[[ SOURCE TEXT open ]]
Photo/Illutration Kimiko Nakayama poses with some of the 75 picture book products used to teach 150 common English words to children at Kinder Kids Tokyo in Ota Ward on Jan. 21. (Satoru Sekiguchi)

A Japanese woman was so confident in her method of teaching the English language to children that she tested it out in Canada.

Kimiko Nakayama, 56, president and CEO of Kinder Kids Inc., now operates 28 preschools in Japan and three more overseas.

She set up the Osaka-based Kinder Kids International Preschool chain 25 years ago to teach children in an English-speaking environment through the company’s original curriculum.

After the company’s rapid expansion in Japan, Nakayama ventured into Canada and the United States, where long lines of applicants formed to enter her preschools in native English-speaking communities.

The preschools teach lowercase letters of the English alphabet before the capitalized ones because an overwhelming majority of English words in books are written in small letters.

For example, 97 percent of the letters in Roald Dahl’s “Charlie and the Chocolate Factory” are lowercase, Nakayama said.

In addition, children may not be good at distinguishing between similar-looking lowercase letters, such as “b” and “d,” so they should become familiarized with the small letters early on.

150 BASIC WORDS

Kinder Kids also teaches the more common letters first.

Nakayama learned that “e” appears in more than 10 percent of all words, followed by “a,” “r,” “i,” “o,” “t” and “n” in descending order.
[[ SOURCE TEXT closed ]]
[[ RECORDS SUPPLIED open ]]
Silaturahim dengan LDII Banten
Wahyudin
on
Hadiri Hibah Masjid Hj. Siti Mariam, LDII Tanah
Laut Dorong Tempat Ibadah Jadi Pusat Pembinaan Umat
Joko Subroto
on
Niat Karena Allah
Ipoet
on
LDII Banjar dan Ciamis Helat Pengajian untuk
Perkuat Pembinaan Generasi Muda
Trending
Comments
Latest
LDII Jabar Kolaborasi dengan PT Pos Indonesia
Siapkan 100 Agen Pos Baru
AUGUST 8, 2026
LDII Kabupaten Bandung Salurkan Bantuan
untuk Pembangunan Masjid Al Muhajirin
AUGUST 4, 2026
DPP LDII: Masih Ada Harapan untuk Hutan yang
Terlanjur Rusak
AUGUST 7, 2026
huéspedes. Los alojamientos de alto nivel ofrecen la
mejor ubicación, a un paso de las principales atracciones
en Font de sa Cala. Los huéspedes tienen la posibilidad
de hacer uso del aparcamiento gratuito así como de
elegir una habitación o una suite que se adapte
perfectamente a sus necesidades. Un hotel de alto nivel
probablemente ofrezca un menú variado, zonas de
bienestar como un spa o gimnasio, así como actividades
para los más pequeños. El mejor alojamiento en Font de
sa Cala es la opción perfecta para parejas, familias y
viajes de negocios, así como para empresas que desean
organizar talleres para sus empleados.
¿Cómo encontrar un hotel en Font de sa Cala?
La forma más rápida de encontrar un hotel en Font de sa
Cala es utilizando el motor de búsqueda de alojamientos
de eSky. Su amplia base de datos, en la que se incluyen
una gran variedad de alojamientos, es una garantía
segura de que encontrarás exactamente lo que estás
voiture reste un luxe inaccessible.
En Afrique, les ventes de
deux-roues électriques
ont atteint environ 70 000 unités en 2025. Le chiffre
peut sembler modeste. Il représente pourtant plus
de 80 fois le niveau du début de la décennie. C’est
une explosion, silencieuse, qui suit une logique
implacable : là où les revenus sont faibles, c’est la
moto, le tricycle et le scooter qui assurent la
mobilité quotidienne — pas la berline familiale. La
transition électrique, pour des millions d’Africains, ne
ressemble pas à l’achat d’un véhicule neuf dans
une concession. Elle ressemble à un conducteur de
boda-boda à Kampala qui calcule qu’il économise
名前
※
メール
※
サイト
[[ RECORDS SUPPLIED closed ]]
INSTRUCTIONS:
**1)** Answer these questions from the article about Kinder Kids.
(a) How many preschools does Nakayama operate in Japan?
(b) What share of the letters in "Charlie and the Chocolate Factory" are lowercase, according to Nakayama?
(c) Which letter appears in more than 10 percent of all words?
**2)** Carry the article about Kinder Kids forward from its final sentence, keeping its tone.
The records have no connection to the article about Kinder Kids.

ANSWERS PER TASK:
**1)**
(a) 28
(b) 97 percent
(c) "e"

**2)**
She devised a method for teaching words containing only “a,” “r,” “t” and “n,” such as “art” and “ant,” because she believes these letters are used most often in conversations between children. She then includes “e” and other letters to add more words.

“The readable vocabulary can expand dramatically even before all 26 letters in the alphabet have been learned,” Nakayama said. “The ‘ABC’ order carries no meaning.”

Children at Kinder Kids are also taught to memorize 150 frequently used words.

Nakayama has made 75 picture books, each emphasizing two of the 150 words. The children spend three years reading those 15-page books.

“Learning those 150 words allows you to read 70 to 80 percent of books for young children,” she said.

Knowing nouns, such as “tea,” alone is not enough to allow children to talk, so the lessons focus on verbs.

A conversation only begins with something like, “I want tea,” she said.

VENTURING INTO CANADA

Nakayama’s initial plan when she set up Kinder Kinds Inc. in 2000 was to make her daughter, who was 2, bilingual in Japanese and English.

International preschools at the time were mostly for non-Japanese children. So Nakayama decided to create an English education environment suitable for Japanese.

Her biggest challenge was opening a preschool in the Canadian province of Ontario in 2014.

She chose Canada, where she had studied earlier, to test the effectiveness of her chain’s curriculum in the English-speaking world. She did not change the teaching materials for the Canadian preschool.

The school drew the attention of local news media as an English-speaking kindergarten with Japanese origins.

Its achievements outstripped expectations.

The curriculum, intended for Japanese children, allowed native English-speaking children to widen their vocabulary with an improved rate of knowledge retention, Nakayama said.

She also brought along virtues valued in Japan, such as consideration for others and mutual concessions.

Many alumni of the preschool in Canada were admitted into prestigious local elementary schools, which earned Kinder Kinds the reputation of a distinguished kindergarten.

Nakayama opened another preschool in the U.S. state of Hawaii in 2019 and a second one in Canada in 2022. The two Canadian preschools have a combined quota of 322 pupils, with a waiting list of 900.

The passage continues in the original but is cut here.